Check your understanding:
1. According to the piece on cooking in Bangkok, why is the city a great place to live for someone who loves to cook? Answer in one to three sentences.
2. Pick up the piece on cooking in Bangkok after its final sentence and write the next few paragraphs.

Quoted passage:

= Beginning of Section =

Bangkok is a great place to live if you love to cook. Cheap fresh produce, available at big markets like Khlong Toey, makes it easy to be chef for lots of friends while keeping your costs nice and low. This is a story about buying way too much.

Beer and wings, a little piece of Americana in a Thai kitchen.
Beer and wings, a little piece of Americana in a Thai kitchen.

Bad at math

Math (or maths if you prefer) is one of those things that when bungled can lead to disastrous outcomes. A slight miscalculation might lead to something horrible like the Challenger crash, the sinking of the Titanic or any number of disasters spawned from tiny numerical errors.

This miscalculation is of course in no way as dramatic and tragic as the aforementioned cases. The outcome in fact was something significantly positive.

= End of Section =

(Extracted page text data)

= Beginning of Section =

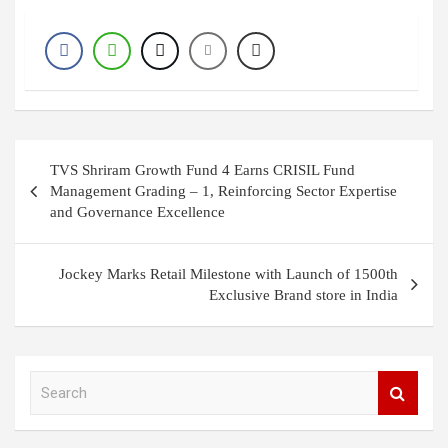
Post
TVS Shriram Growth Fund 4 Earns CRISIL Fund
navigation
Management Grading – 1, Reinforcing Sector Expertise
and Governance Excellence
Jockey Marks Retail Milestone with Launch of 1500th
Exclusive Brand store in India
S
e
a
r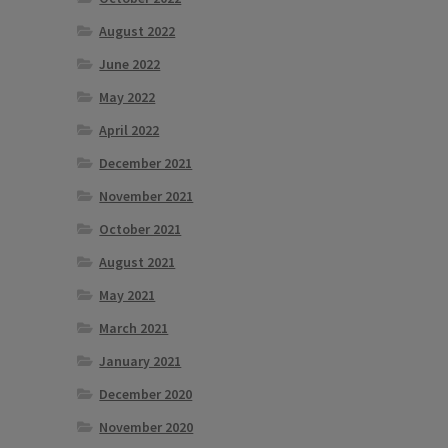
August 2022
June 2022
May 2022
April 2022
December 2021
November 2021
October 2021
August 2021
May 2021
March 2021
January 2021
December 2020
November 2020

= End of Section =

Answer section:
1. Cheap fresh produce is available at big markets like Khlong Toey. That makes it easy to cook for lots of friends while keeping costs low.

2.
In one of my days relaxing at home with the dogs, I came up with the idea of hosting a party with unlimited buffalo wings and rainbow brownies. You know, one of those days when you want to get fat with friends and not worry about silly things like cholesterol. A total of 24 people clicked ‘attend’ on the Facebook event page — a number much higher than anticipated — so I needed to make some calculations for the grocery shopping. This is where my shitty math comes into play.

Apparently there’s this cliché that Asians are good at math. Unfortunately, my highest grade in the subject was a B minus (sorry dad), so whoever’s in charge of the stereotype department seriously needs to step up their racism game. On top of that, I have the terrible habit of overestimating food portions, assuming everyone is a gluttonous fuck like me.

So, my calculations went like this: 24 people attending = 20kg of chicken. I felt sure that everyone who showed up would devour almost a kilogram of wings. For my American friends, we’re talking 44lbs of poultry power aka an average American meal (stereotypes are awesome!)

Here are some things I left out of the calculation:

·      Not everyone attending is going to eat the wings; some of them are vegetarians and just came to chat, drink beer and eat brownies.

·      Not everyone is a gluttonous fuck.

The bill for the wings was THB 1,800 in total, or THB 90 per kilo (about USD 1.2 per pound).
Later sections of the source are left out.